Enquanto a extrema-direita promove as suas práticas impunemente, a maioria dos partidos políticos resolve declarar que "Portugal não é racista", entrando nessa onda de despolitização, esvaziando o problema em vez de o enfrentar ou debater, e desarmando quem vise combater o racismo. Ao mesmo tempo, uma série animada é censurada na televisão pública, de ofício, após 'reclamações' contra o seu conteúdo! Isto não é surpreendente, pois uma das estratégias dos fachistas é condicionar a opinião pública, a sociedade e até o próprio poder público, mesmo antes de chegar ao poder. Talvez alguém defenda agora que Portugal "não é homofóbico nem machista", mas a recente polémica mostra o contrário.
"Destemidas" é uma série infantil sobre: "Histórias de mulheres excecionais, ousadas e decididas que fizeram o que quiseram e lutaram pelos seus sonhos. (...) Que foram capazes de ir para além das convenções e preconceitos sociais e triunfaram perante as adversidades", diz a RTP. Na verdade, é uma adaptação da obra literária “Culottées”, da ilustradora Pénélope Bagieu, um conteúdo original da France Télévision que já ganhou diversos prémios. Mas a Entidade Reguladora para a Comunicação Social (ERC) recebeu várias queixas sobre um episódio específico, segundo as notícias: "as queixas centram no episódio sobre a femininista francesa Thérèse Clerc, ativista pelos direitos das mulheres. O episódio da série de animação aborda temas como o aborto, homossexualidade, feminismo, divórcio e religião". Entretanto, o Provedor adianta que determinou que a série fosse retirada da RTPPlay e que não voltasse a ser exibida. Porquê, se o próprio diz que o objetivo era "tornar tranquila essa relação com o facto de muitos adolescentes se interrogarem sobre a sua identidade de género"?
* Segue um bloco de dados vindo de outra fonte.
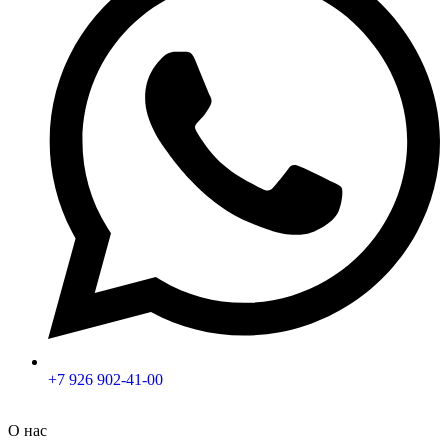
+7 926 902-41-00
О нас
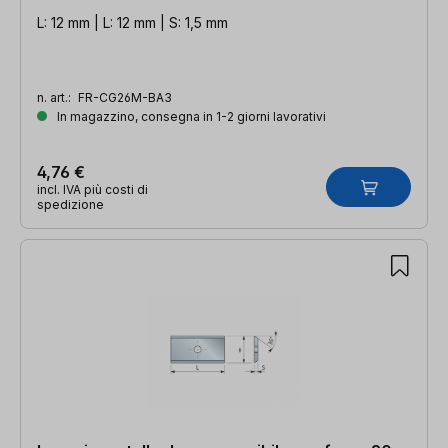
L: 12 mm | L: 12 mm | S: 1,5 mm
n. art.:
FR-CG26M-BA3
In magazzino, consegna in 1-2 giorni lavorativi
4,76 €
incl. IVA più costi di
spedizione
Por isso, foi criada uma Petição Pública "Pela reposição do programa "Destemidas" na RTP", que se limitava a apresentar “mulheres corajosas que mudaram o rumo da história” (nas palavras da própria RTP). Pois estas são histórias reais, de mulheres reais que não podem ser apagadas! Dizer que o conteúdo é inapropriado para crianças, é negar o direito de existência dessas pessoas.
Porém, o facto de a ERC, o Provedor do Espectador ou a própria RTP (que retirou o episódio para "refazer" a dobragem), que são entidades públicas, que obedecem à Constituição e devem zelar pela pluralidade e a igualdade de direitos em todas as suas ações e decisões, terem tomado partido das "queixas" apresentadas é gravíssimo e inadmissível!
Além de ser um atropelo à história e existência das mulheres ali representadas, é um atropelo à dignidade de todos os que se sentem retratados nessas histórias, vidas, experiências, dificuldades, sofrimentos, sentimentos e liberdade. Mas pior do que isso: é a institucionalização da violência e do ódio pautado no moralismo de quem condenada a existência do outro através do revanchismo, do nacionalismo, da supremacia branca e da misoginia.
Ou seja, o acolhimento do fascismo disfarçado de conservadorismo.